Crédit photo : Koutheir KHANCHOUCH
« Ce décret malintentionné vise à museler les médias et étouffer les voix », regrette Mohamed Yassine Jelassi, président du Snjt.
En ce 3 mai, Journée mondiale de la liberté de la presse, 17 journalistes tunisiens ont fait l’objet d’arrestations et poursuites judiciaires, et bien d’autres ayant payé lourd le tribut de la vérité, puisque 63 % des agressions perpétrées contre les journalistes sont, tout bonnement, liées au droit d’accès à l’information. 12 ans déjà, s’exprimer ainsi librement, sans être mal jugé ou réprimé, demeure le supplice de Tantale ! Alors qu’il s’agit, en réalité, d’un droit que l’on croyait être le seul et l’unique acquis de la révolution. Voire la clé de voûte des droits humains.
L’épée de Damoclès
Cela dit, l’état des lieux de la liberté de la presse, que l’on a fêté, hier, son 30ème anniversaire à l’échelle internationale, laisse encore à désirer. Sous nos cieux, la situation empire tous les jours. Et le décret-loi 54 du 13 septembre 2022, relatif à la lutte contre les infractions se rapportant aux systèmes d’information et de communication, illustre bel et bien cette nette dégradation.

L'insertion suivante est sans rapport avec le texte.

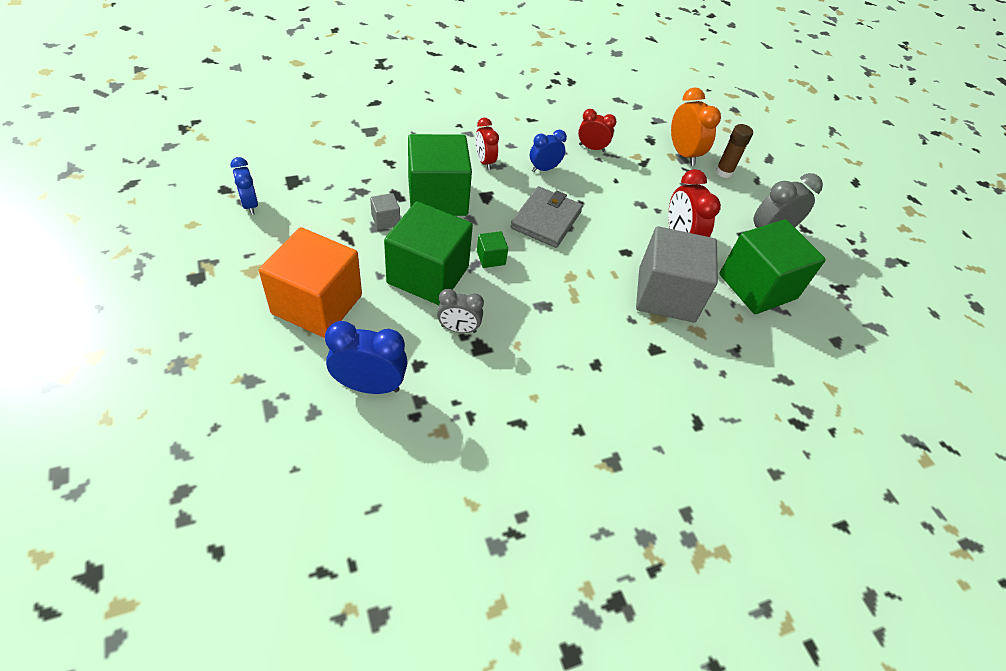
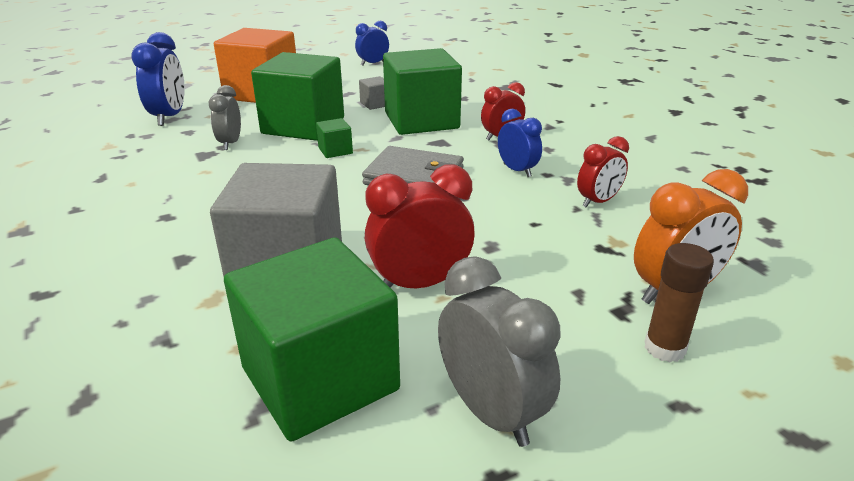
camera: 90 degrees right, 20 degrees down
(591, 148) = (598, 201): red clock -> red clock turned 45 degrees clockwise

Cet instrument juridique si contraignant est perçu, à bien des égards, comme l’épée de Damoclès posée sur toute voix libre digne de ce nom. En colère, journalistes, photographes, caméramans et tous les professionnels du secteur, ont observé, hier devant le siège du Snjt à Tunis, un sit-in, en protestation « contre ce que devient la liberté de la presse, sous le joug d’un pouvoir qui fait toujours semblant d’un rempart des médias ».
Et par la même occasion, le Snjt vient de présenter son rapport annuel sur la liberté de la presse 2023 et mis en lumière les maux d’un métier si réprimé dont le pêché n’est que la divulgation de la réalité et la quête de la vérité.
Cette vérité qui dérange et met à nu l’injustice et l’impunité des uns et des autres. « On est face à des jugements d’opinions libres et des écrits critiques, à cause de quoi nombre des journalistes ont été harcelés, agressés, arrêtés ou poursuivis en justice », s’indigne Mohamed Yassine Jelassi, président du Snjt. « Tout s’est passé, dénonce-t-il, sous la coupe dudit décret scélérat n° 54 ».
Et d’arguer que « ce décret malintentionné vise à museler les médias et étouffer les voix. Tout comme les journalistes, blogueurs, activistes et facebookeurs ne sont plus à l’abri de la censure et du spectre de séquestration judiciaire. Et les cas sont légion. Il ne sera plus question de se taire et d’avaler ainsi la pilule. Depuis deux semaines, on a déjà entamé les procédures d’une plainte à l’international contre ce décret-loi 54 », martèle-t-il.
La Tunisie déclassée !
Sur la même lancée, la vice-présidente du Snjt, Amira Mohamed, qualifie la crise dans laquelle se débat le secteur de « catastrophique ». « C’est pourquoi, l’on a gardé le même slogan de l’année dernière, à savoir « la presse tunisienne fait face au danger imminent », a-t-elle expliqué.
« À cet exercice professionnel répressif s’ajoute un cadre du travail si gravement précaire ».
Amira Mohamed a bien évoqué les cas des médias publics dont notamment Snipe-La Presse et Assahafa, Dar Assabah, et ceux confisqués tels que « Shems Fm » et « Cactus Prod ».
De son côté, Khaoula Chabbeh, de l’Unité d’observation et de monitoring des violences faites aux journalistes, a fait état de 17 poursuites judiciaires et 257 cas d’agressions à l’égard des professionnels du terrain dont 63% sont liées au droit d’accès à l’information. Soit, « l’année la plus violente depuis quatre ans », a-t-elle fait remarquer.
Cela est dû, en majeure partie, au recours à des instruments juridiques illégaux tels que le code pénale, la circulaire 20, la loi relative à la lutte contre le terrorisme, ainsi que le très controversé décret-loi n°54.
Cet arsenal des lois instrumentalisé, en lieu et place du décret-115-116 régissant le secteur des médias, n’a fait que placer la Tunisie en queue de peloton en matière de la liberté de la presse.
Ainsi, sur 180 pays dans le monde, la Tunisie a été classée, par l’Ong Reporters sans frontières (RSF), à la 121ème place, avec 27 point de recul, derrière la Mauritanie dans la région du Maghreb.
« Cette régression est due, selon cette Ong, à une politique répressive menée contre les médias. Alors que la liberté de la presse est l’un des critères que l’on prend en considération dans le cadre des relations de coopération et de partenariat établies entre les pays du monde ».